A la hora de hablar de la vivienda sostenible que hoy en día se está llevando a cabo, a menudo no solemos conocer todos los términos y podemos confundirlos. De este modo, metemos dentro de una misma tipología elementos que, realmente, son diferentes, tal y como vamos a ver.

La arquitectura ecológica o sostenible es, quizás, la que más nos suene. Los edificios calificados de esta manera deben cumplir toda una serie de requisitos para ser certificados como tales.

Normalmente, los que más se conocen son los relativos a la energía consumida en ellos. Estos suelen tener placas solares que producen energía o agua caliente, así como doble acristalamiento, por lo que se reduce la factura que tenemos que abonar a la compañía correspondiente.

placas solares para una vivienda ecologica

Sin embargo, también hay que tener en cuenta en ellos otros ítems, tales como los materiales de los que están construidos, la reutilización del agua o hasta la afección paisajística que presentan o la ética social a la hora de haberse construido.

Son algo menos comunes los edificios autosuficientes, aquellos que van a producir todo lo que necesiten para el desarrollo de las familias o personas que habiten o trabajen en ellos.

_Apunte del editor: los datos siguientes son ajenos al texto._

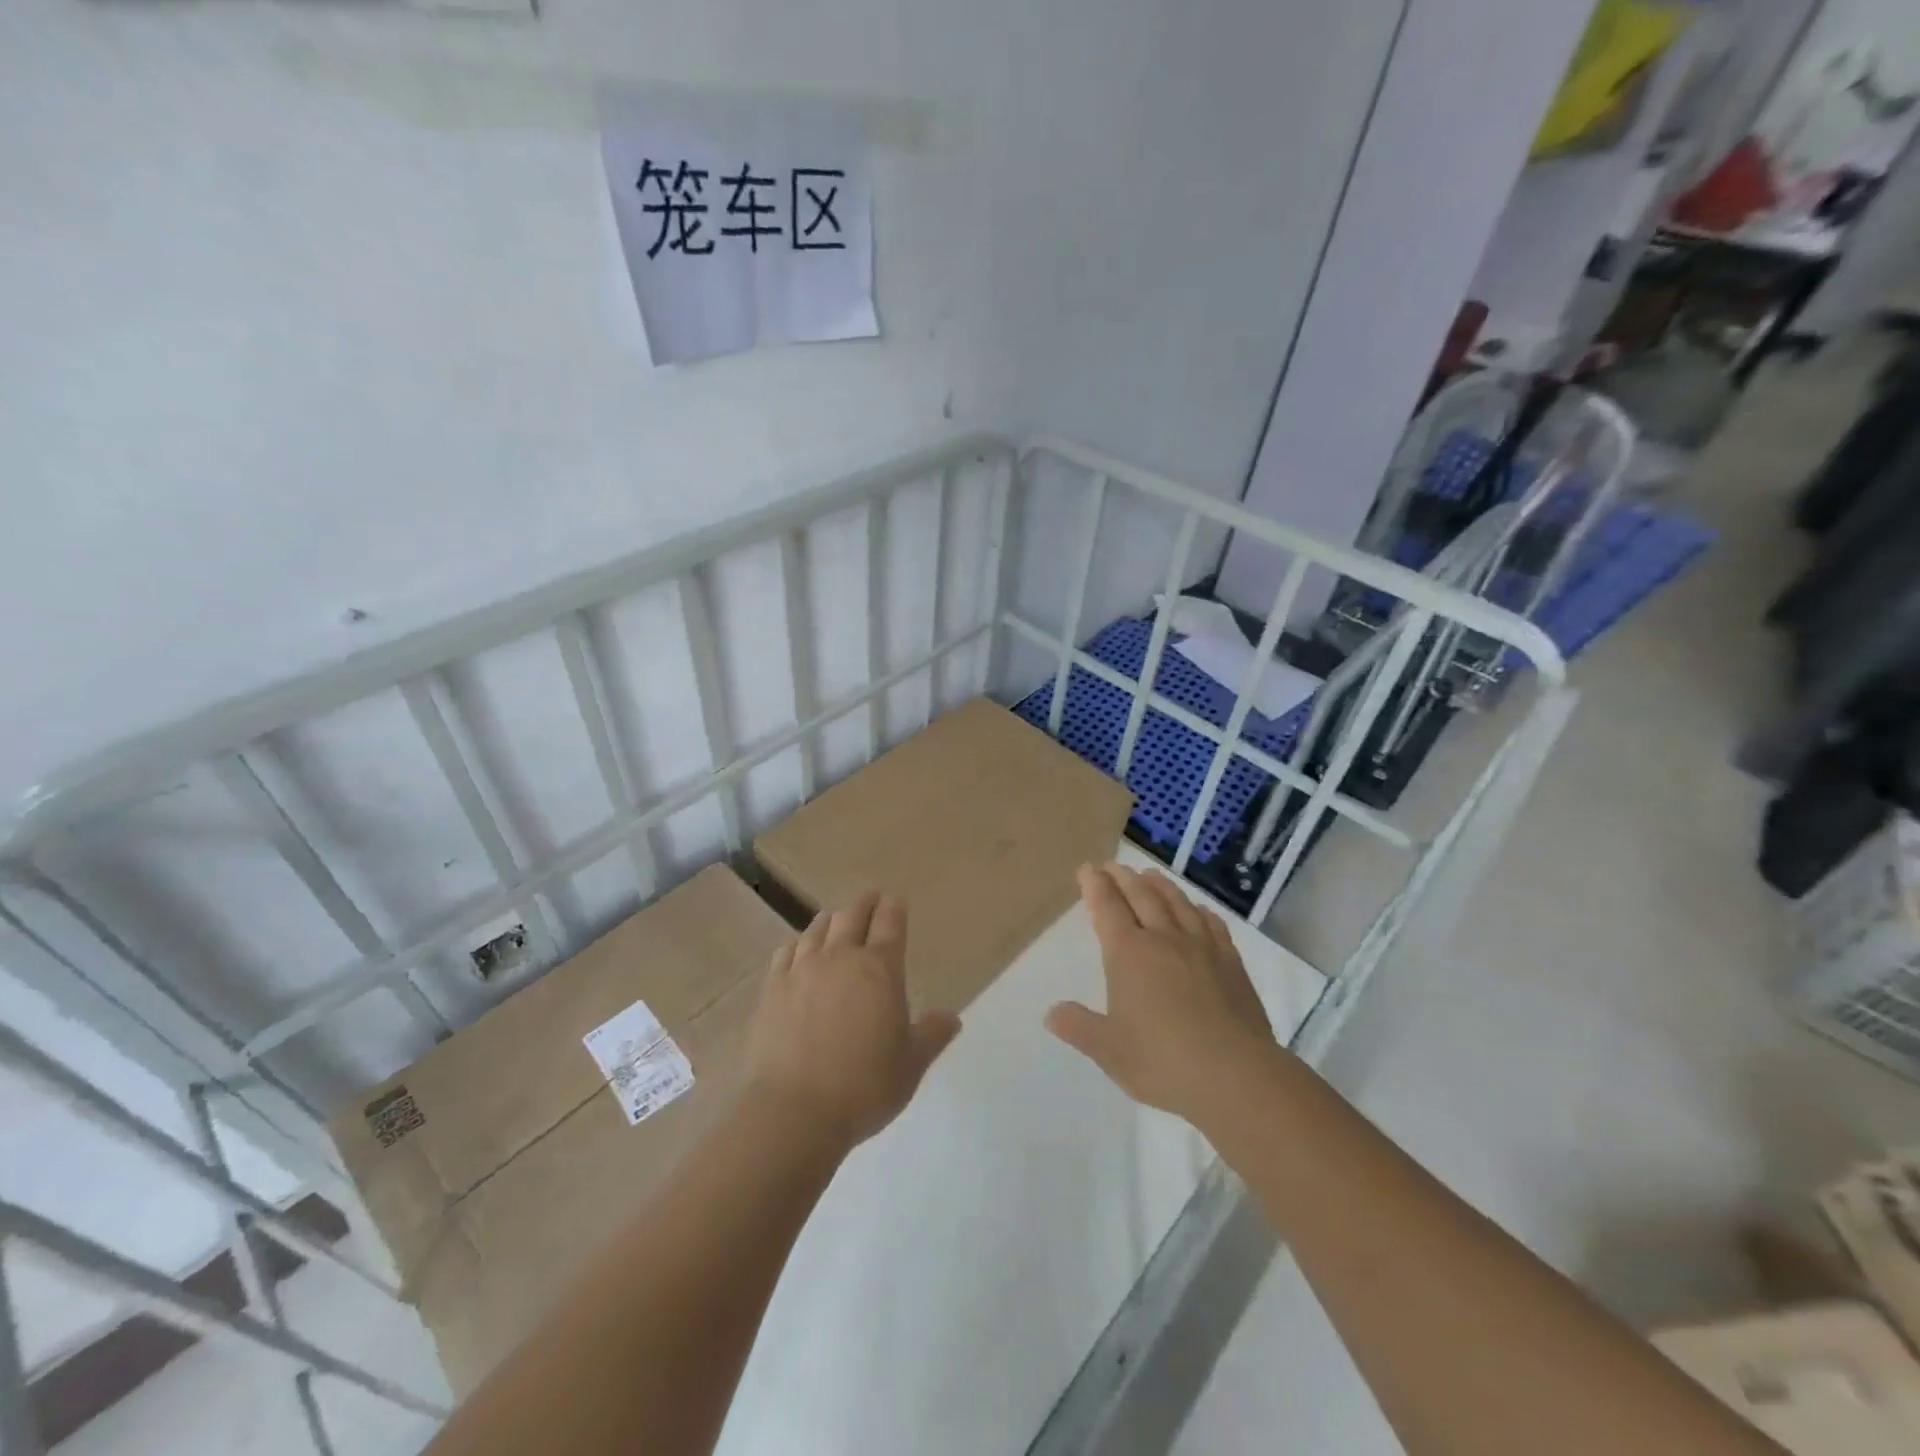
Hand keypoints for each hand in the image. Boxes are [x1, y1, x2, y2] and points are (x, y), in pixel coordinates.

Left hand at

Por supuesto, su desarrollo se va a basar en la arquitectura ecológica. Sin embargo, deben ir un paso más adelante, ya que no van a poder (o querer) suministrarse de las líneas energéticas o del agua de las redes. Por ello deben cuidar mucho más su construcción.

A este respecto, hay que tener en cuenta, por ejemplo, la orientación del edificio que tienen, para aprovechar al máximo la luz del sol o, dependiendo del clima, evitar que se caliente en exceso.

Suelen tener también cubiertas vegetales, de tal modo que los aíslan de las inclemencias del tiempo y de los cambios extremos de las temperaturas que puedan producirse en verano o invierno.

jardin vertical moderno

Sobre esto mismo, suelen ser casas que tienen climatización evaporativa, ya que es un mecanismo mucho más ecológico que el que supone el aire acondicionado convencional y necesita menos energía para refrigerar o calentar la casa. Del mismo modo que tiene grandes beneficios para los habitantes de la misma.

Finalmente, habrá que diferenciar a estas dos tipologías de lo que es una casa (o edificio) biológica. En esta lo más importante es el estado de los miembros de ella, por lo que se eliminan completamente los químicos, radiaciones o cualquier otro tóxico que pudiera existir.

Lo más importante en ellas es la salud, por lo que se miden mucho más los materiales con los que se ha construido. No solo se tendrá en cuenta que esté bien orientada o que circule de manera eficiente el aire por ella, sino también que no se usen pinturas químicas o que el hormigón tenga componentes extraños.

Para muchos es sabido que los actuales sistemas de edificación no son nada saludables y que incluso pueden ser muy perjudiciales para aquellas personas sensibles. Un claro ejemplo son los sistemas de climatización tradicionales que no renuevan el aire y que además son bastante polémicos porque generan bastante rechazo. Así que algo tiene que cambiar, quizas poco a poco podamos ir hacia un mundo mucho  más saludable.

alergia aire acondicionado

Asimismo, también suelen ser autosuficientes, pero no solo de agua o energéticamente, sino que en ellas es normal encontrar jardines y huertos en los que producir los propios alimentos.